Durante su carrera Salcedo ha utilizado muebles que alguna vez pertenecieron a los desaparecidos de la guerra civil en Colombia. La artista coloca un mueble dentro de otro hasta acoplarlos. En otros casos ropa o cabellos emergen de los muebles y con este tipo de ensambles apela a la memoria y trabaja sobre las sensaciones e ideas de sumersión, violencia, censura y dolor. Pero en esta ocasión la intervención realizada por la colombiana en el Turbine Hall del museo Tate Modern en Londres no consistió en introducir sino en abrir ... los médicos bien podrían describir a esta pieza como una fractura compuesta, de esas que razgan la piel, quedan a la vista y dejan cicatriz.
La obra de la artista, bautizada bajo el nombre de 'Shibboleth' consiste en una grieta que atraviesa los 67 m de longitud del Turbine Hall. Mediante este trabajo Salcedo buscó explorar el racismo y la segregación como algunos de los problemas que aquejan al llamado primer mundo, lo cual se liga intrínsecamente con el tema de la migración.
"Para la pieza del Tate leí testimonios de aquellos que vinieron a Gran Bretaña después de la guerra y sobre las condiciones en las que vivieron. Entonces para mi esta pieza es algo que he hecho para ellos aunque ocupen un lugar negativo, tal y como lo hacen en este país por el momento. Ellos no están tomando lugar, casi no existen. También he estado observando como actúan recientemente los inmigrantes y que no hablan mucho. Parece que quisieran ser invisibles. Son considerados intrusos. Por eso quería que la pieza irrumpiera en el espacio -una grieta no tiene que pedir permiso" (fragmento de la entrevista de Time Out London con la artista , traducción)

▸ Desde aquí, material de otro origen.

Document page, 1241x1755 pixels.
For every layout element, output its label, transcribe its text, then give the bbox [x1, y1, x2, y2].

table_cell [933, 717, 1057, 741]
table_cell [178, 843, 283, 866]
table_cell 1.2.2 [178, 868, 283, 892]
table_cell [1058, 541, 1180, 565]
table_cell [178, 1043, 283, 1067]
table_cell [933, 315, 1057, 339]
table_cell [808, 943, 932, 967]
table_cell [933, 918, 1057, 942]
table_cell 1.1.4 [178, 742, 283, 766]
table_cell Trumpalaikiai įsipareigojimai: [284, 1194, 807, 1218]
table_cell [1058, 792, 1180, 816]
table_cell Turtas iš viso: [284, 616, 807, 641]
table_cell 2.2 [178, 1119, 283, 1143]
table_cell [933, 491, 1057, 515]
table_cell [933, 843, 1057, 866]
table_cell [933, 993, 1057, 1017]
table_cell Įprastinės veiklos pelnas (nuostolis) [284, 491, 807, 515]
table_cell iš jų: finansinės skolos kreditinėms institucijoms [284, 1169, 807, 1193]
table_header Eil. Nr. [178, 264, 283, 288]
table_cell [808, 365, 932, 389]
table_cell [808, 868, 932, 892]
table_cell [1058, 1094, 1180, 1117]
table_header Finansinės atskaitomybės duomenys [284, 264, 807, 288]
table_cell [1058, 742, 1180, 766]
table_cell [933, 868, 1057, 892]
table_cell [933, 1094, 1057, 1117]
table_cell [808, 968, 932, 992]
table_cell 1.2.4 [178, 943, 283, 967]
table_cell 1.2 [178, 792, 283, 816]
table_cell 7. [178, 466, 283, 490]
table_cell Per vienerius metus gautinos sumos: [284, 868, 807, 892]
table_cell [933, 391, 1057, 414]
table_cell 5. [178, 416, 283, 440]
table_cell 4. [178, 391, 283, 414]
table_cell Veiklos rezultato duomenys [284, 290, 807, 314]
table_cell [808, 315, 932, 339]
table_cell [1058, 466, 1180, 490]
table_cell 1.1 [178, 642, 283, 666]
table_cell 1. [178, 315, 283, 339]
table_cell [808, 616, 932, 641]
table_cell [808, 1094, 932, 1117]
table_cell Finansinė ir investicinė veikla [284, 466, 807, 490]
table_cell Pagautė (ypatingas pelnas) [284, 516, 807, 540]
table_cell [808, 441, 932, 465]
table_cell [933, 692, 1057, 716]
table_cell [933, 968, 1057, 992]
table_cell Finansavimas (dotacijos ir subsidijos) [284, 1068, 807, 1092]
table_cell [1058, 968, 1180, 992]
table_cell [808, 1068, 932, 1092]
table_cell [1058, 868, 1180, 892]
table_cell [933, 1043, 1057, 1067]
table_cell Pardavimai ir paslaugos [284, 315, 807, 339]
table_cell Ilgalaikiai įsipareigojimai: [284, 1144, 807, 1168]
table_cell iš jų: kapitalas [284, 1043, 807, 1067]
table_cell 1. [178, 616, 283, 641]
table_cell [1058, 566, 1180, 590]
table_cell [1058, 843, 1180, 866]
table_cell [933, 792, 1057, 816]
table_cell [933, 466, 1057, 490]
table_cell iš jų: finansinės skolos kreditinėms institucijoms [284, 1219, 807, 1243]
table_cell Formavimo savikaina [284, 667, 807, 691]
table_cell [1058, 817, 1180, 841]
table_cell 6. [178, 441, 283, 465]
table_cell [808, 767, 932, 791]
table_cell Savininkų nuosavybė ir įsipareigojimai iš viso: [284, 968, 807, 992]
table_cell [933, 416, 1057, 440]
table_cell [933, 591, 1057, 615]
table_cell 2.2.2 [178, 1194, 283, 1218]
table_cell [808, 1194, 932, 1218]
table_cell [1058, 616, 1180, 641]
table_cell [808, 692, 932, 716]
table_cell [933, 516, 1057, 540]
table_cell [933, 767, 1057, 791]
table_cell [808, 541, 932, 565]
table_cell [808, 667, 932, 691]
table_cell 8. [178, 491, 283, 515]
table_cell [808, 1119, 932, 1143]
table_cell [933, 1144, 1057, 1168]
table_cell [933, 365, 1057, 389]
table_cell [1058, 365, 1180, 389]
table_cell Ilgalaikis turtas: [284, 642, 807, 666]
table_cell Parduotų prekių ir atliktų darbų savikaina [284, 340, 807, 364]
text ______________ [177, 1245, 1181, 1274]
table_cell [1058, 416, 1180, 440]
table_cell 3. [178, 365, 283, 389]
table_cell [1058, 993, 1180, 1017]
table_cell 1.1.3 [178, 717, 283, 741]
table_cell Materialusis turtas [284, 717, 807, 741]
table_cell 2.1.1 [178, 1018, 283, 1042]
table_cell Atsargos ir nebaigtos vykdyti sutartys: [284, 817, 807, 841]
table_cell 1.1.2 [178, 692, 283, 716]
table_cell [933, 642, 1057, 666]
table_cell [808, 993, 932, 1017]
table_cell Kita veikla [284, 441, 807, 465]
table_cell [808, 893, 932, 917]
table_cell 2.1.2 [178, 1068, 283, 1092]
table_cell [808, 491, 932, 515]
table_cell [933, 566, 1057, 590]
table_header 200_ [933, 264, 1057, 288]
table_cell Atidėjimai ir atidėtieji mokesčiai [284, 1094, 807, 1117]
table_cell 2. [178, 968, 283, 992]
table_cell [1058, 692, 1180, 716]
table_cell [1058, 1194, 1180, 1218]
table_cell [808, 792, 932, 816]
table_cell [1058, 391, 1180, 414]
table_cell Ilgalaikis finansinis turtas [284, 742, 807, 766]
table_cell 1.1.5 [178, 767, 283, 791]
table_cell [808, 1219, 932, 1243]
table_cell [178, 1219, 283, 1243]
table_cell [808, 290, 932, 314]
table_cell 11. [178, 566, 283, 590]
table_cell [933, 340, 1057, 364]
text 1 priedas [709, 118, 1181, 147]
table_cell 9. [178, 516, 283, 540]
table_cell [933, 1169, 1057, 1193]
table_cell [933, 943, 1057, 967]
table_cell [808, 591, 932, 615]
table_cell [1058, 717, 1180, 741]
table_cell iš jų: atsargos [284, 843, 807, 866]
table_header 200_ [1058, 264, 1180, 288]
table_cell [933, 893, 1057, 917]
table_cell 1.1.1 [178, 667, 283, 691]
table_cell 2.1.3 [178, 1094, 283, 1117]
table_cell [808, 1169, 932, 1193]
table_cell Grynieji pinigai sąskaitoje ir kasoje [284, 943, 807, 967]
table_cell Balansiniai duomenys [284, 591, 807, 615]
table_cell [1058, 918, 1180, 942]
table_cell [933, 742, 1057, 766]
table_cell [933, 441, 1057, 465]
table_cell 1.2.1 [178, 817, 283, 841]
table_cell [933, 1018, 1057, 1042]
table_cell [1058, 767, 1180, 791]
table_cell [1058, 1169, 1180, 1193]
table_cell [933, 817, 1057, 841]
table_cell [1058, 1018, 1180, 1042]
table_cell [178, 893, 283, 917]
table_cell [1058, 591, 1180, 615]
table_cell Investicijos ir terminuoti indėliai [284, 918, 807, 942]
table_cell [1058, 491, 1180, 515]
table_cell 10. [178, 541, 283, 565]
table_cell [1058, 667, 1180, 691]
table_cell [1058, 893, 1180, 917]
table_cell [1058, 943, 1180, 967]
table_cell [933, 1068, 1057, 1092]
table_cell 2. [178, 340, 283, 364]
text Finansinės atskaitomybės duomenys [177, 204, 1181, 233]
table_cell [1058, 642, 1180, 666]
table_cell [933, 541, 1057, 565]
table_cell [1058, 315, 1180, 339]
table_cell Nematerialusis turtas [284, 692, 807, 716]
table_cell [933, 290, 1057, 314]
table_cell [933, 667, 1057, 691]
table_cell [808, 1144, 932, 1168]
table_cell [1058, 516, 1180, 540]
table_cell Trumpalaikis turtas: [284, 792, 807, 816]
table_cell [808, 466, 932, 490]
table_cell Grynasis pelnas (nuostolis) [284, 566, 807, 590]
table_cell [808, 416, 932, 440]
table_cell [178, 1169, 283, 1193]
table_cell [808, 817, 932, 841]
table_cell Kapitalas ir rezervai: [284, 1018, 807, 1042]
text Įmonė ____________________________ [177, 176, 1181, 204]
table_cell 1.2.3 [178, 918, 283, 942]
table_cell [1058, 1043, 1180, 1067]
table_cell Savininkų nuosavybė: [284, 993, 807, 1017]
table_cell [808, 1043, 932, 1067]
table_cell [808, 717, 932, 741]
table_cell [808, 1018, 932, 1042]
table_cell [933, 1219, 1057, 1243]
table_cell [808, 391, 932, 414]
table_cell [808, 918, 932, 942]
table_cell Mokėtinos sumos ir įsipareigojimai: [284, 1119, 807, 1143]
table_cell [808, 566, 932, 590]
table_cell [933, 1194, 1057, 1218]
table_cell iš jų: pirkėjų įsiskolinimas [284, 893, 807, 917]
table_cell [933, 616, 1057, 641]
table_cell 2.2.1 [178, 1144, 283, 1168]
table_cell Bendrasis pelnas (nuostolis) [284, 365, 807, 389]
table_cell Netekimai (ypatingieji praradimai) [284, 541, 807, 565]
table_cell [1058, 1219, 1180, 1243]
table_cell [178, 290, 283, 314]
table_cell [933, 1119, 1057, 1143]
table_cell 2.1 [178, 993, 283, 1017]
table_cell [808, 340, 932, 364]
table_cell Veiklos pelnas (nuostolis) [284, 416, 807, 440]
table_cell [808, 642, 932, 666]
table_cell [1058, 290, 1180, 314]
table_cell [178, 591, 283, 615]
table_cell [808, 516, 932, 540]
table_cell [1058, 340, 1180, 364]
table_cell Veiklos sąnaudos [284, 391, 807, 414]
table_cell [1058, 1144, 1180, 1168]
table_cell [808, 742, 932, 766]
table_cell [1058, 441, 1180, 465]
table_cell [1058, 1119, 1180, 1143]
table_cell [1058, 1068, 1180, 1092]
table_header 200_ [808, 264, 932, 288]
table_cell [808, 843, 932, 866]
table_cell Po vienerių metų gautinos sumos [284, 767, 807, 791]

Cabe mencionar que, con este trabajo comisionado por las series Unilever, Salcedo es la primera latinoamericana invitada a participar en la sala de Turbinas.
Bajo la premisa de ' hasta no ver no creer', muchos visitantes entran a dicho espacio motivados por comprobar si el museo realmente permitió que se fracturara el piso del Turbine Hall.foto: Beatriz Hernández
El público recorre con la mirada una grieta que comienza con tamaño del grueso de un cabello y que va adquiriendo mayores dimensiones y ramificaciones. No conformes con ver, el público confirma mediante el tacto lo que sus ojos registran e introducen sus extremidades dentro de las cavidades de la obra.
Puede ser difícil es creer que un museo como el Tate haya permitido que un artista agrietara deliberadamente el piso de una de sus galerías, pero tal vez es aún más duro creer y reconocer que después de tantos años la humanidad siga alimentando la hendiduras entre clases, color, cultura y creencias ... y sobre todo, aún mas duro debe ser sentir dichas fracturas en los huesos.